Читаем SNAFU: Hunters полностью

“Fine. Try to keep up.”

A moment later he was cutting back across the field he’d stormed to get to the Nazis in the first place. He didn’t quite run but it was close. I did my best to keep up.

We moved hard and fast and I managed to keep pace, but I’d be lying if I said it was easy. Truth of the matter is, I think Crowley actually slowed to let me keep up with him but I can’t prove that. It was just a feeling. I think that maybe he cold have run as fast as a Jeep moves if he wanted to.

That copse of trees was the first obstacle. I saw several dead German soldiers in that cluster of trees. Most of them had expressions or horror on their faces. All of them were broken in ways that made no sense to me. I don’t think I had but a few seconds to look at them as we were going past. I know Crowley never gave them a second glance. I also know that image of their bodies has haunted me for decades.

Past the trees were more fields, most of them burnt out and blown apart. Crowley moved through them at a trot and I had no choice but to follow.

We kept that pace until we ran into a small town that had been utterly destroyed by the war. I can’t say for sure who destroyed it, but I like to tell myself it was the Nazis and that we could never have done any such thing.

I said it was a small town, but I think that’s wrong. There were a lot of buildings, or rather there were remains from a lot of buildings. Mostly there were shattered pieces of walls and foundations and the burnt-out husks of what had likely been homes and churches and a few communal structures.

The only thing that had not been destroyed was a cemetery at the edge of what had been the town. Headstones rose from the ground, a crop of remembrance to those who had passed before.

When we got close, Crowley raised a hand and beckoned for me to slow, to approach with caution. Not a word was spoken then, but I listened anyway.

The ruined town had unsettled me. I had seen combat. But mostly we’d managed to avoid civilized spots and stayed to the countryside. It was safer, you see. The remains had jarred me. All I could think as I passed through them was that there had been people there once. There had been families and they’d had lives and lived them as best they could and now all of that was gone. Either they were dead or the Germans had taken them. I did not know which, but I suspected the former.

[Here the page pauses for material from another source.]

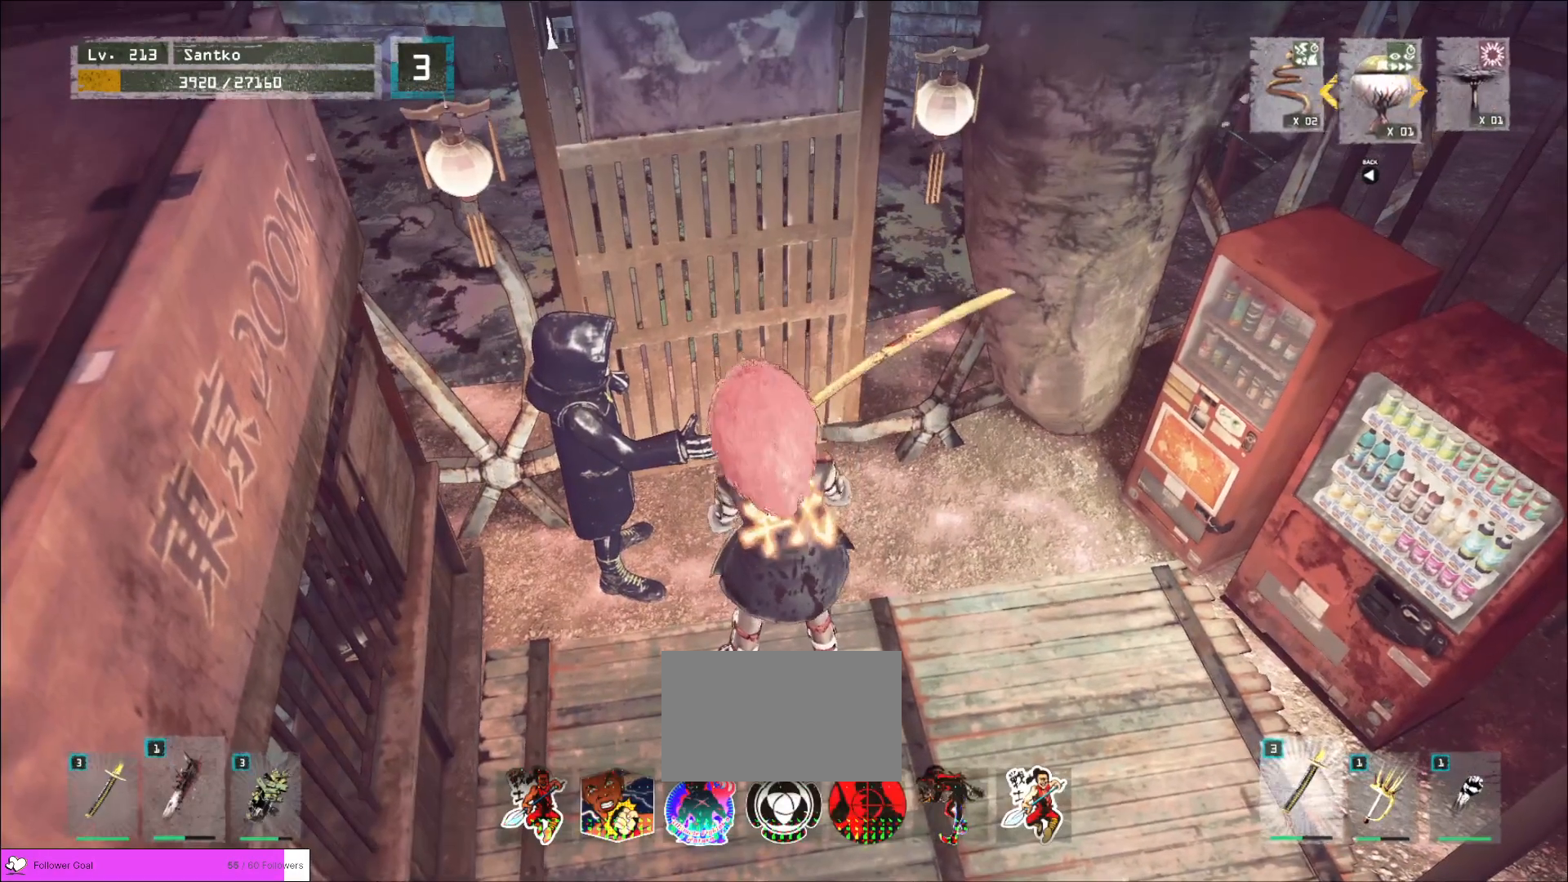
{"keys": [], "mouse": [], "events": [[80, "mouse_wheel", "down"], [480, "mouse_wheel", "up"]]}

The cemetery was worse. There was a feeling of menace there. The fine hairs on my neck rose as we approached and my skin felt almost feverish. There was something here. Something bad.

I said the cemetery was untouched and that was a lie. When we got closer I saw the truth of the matter. Each headstone had been marked. It wasn't a big thing, but it was there. Someone had cut each marker with a rune. Crowley stopped and studied the first one and then moved on. The same mark on each piece, two jagged s marks, like stylized lightning. I remembered that symbol on the lapels of the of the black-garbed Germans – the symbol of the SS. But a stroke mark cut through each of those symbols.

“What do they mean?” I asked Crowley, fully expecting no answer.

“Either it’s a sign that someone doesn’t like the Nazis or it’s a name. Hard to say.”

“A name?”

He sighed. “A name. A sigil representing that name. Or, someone doesn’t like the Nazis.”

“What kind of name?”

“If I knew that, sweet pea, I’d have told you.” I contemplated the fact that he’d just called me ‘sweet pea’ but decided to let it go. Crowley scared the hell out of me.

Maybe it was my fault. Maybe if I hadn’t distracted him, Crowley would have noticed the one mark that was different. It was almost the same but three small dots had been added into the broken SS symbol and Crowley had been looking at me as he passed it.

As soon as he moved past, the symbol glowed, and the air thrummed; a single low note vibrated across the whole cemetery and Crowley looked around, frowning.

My sense of unease increased and my stomach turned and lurched. My mouth watered and I thought for certain I would vomit all over my shoes.

I never got the chance. Instead the ground quaked under me and I fell on my ass in the dirt as the headstones bucked and threw themselves to the sides. Something was moving under the ground and it pushed everything above it around with ease.

The earth shrugged and then let out a moan of pain. I was there when my daughters were born, and when my son struggled before dying in the process of being born. I heard the sounds my wife made. They weren't all that dissimilar to the sounds the ground offered up as it split and gave birth to a hellish thing.

I do not know about life after death. I'd certainly thought about it before. When you are swimming in bloodied waters and bullets are hammering the people around you and slashing the waves, the afterlife kind of becomes a thing you consider about as often as you blink.